Source extract
10 pieces of advice for our female athletes

  1. Be confident.  In the interest of connecting with the young folks, I went over to Urban Dictionary and looked up swagger…because I know my athletes know what that word means! Swagger means “to move with confidence and conduct yourself in a way that would automatically earn respect.”  I want my athletes to believe in themselves, their training, and their teammates.
  2. Be strong.  Not just mentally, though that’s important too.  I want my female athletes to feel comfortable in the weight room.  I want them to go to the free weights and know what to do.  I want them to be proud of their muscles and their strength.  Athletes will sometimes express reservations about getting “too big”.  Just tell them they’re not going to get big (without some unnatural help) and then tell them to go to the weight room.
  3. Be tough.  Sometimes when my team is really getting after it in the gym and they’re dragging a bit, I tell them about our cross country coach.  He runs 100-mile ultra-marathons in the summers.  I tell my team that I’m sure he gets tired, but it’s mind over matter.  I also remind them that they’re not running 100 mile ultra-marathons, so their energy shouldn’t be dragging.
  4. Be a student.  Smart players with high sport I.Q.’s are successful.  Smart players study scouting reports and know their opponent’s tendencies.  Smart players know their strengths and hide their weaknesses.  Smart players can’t get enough of learning about the game.  Smart players want to improve.  Let’s all encourage our athletes to learn about their sport.
  5. Be thoughtful.  Great players think when they play.  They’re not confused by the success or failure of a play…they can tell you exactly why things turned out the way they did.  In the chess match that is sport, thoughtful players succeed over those who just react.
  6. Be proud.  I never want my players to underestimate their abilities.  It’s a stereotypically female trait to downplay one’s contribution, but if they’re ballers…isn’t it okay for them to say they’re a baller?  Of course, I don’t want any player to take sole credit for a team victory, but I want them to be confident in their contribution to the team effort.
  7. Be decisive.  When female players lack that swagger or pride in what they bring to the team, they hesitate.  To overcome this hesitation problem, we have to create an atmosphere in our practices where aggressive play is rewarded.  Sure, they may make a mistake…but who doesn’t?

Material provided
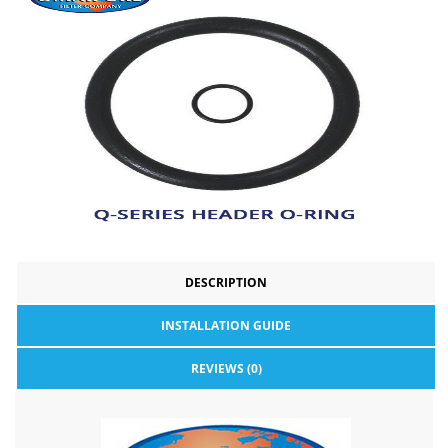
DESCRIPTION
INSTALLATION GUIDE
REVIEWS (0)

Tasks for this exercise
1) From the advice for female athletes, output the passage that opens with the words containing "6. Be proud.  I" and closes with "the team effort.", copying it character for character.
2) Summarize the advice for female athletes in two sentences.

Answers to the exercise
1)
6. Be proud.  I never want my players to underestimate their abilities.  It’s a stereotypically female trait to downplay one’s contribution, but if they’re ballers…isn’t it okay for them to say they’re a baller?  Of course, I don’t want any player to take sole credit for a team victory, but I want them to be confident in their contribution to the team effort.

2) The advice urges female athletes to be confident, strong, tough, studious, thoughtful, proud, and decisive. The coach wants players to feel comfortable in the weight room, learn about their sport, be confident in their contribution to the team effort without taking sole credit, and practice where aggressive play is rewarded so they overcome hesitation.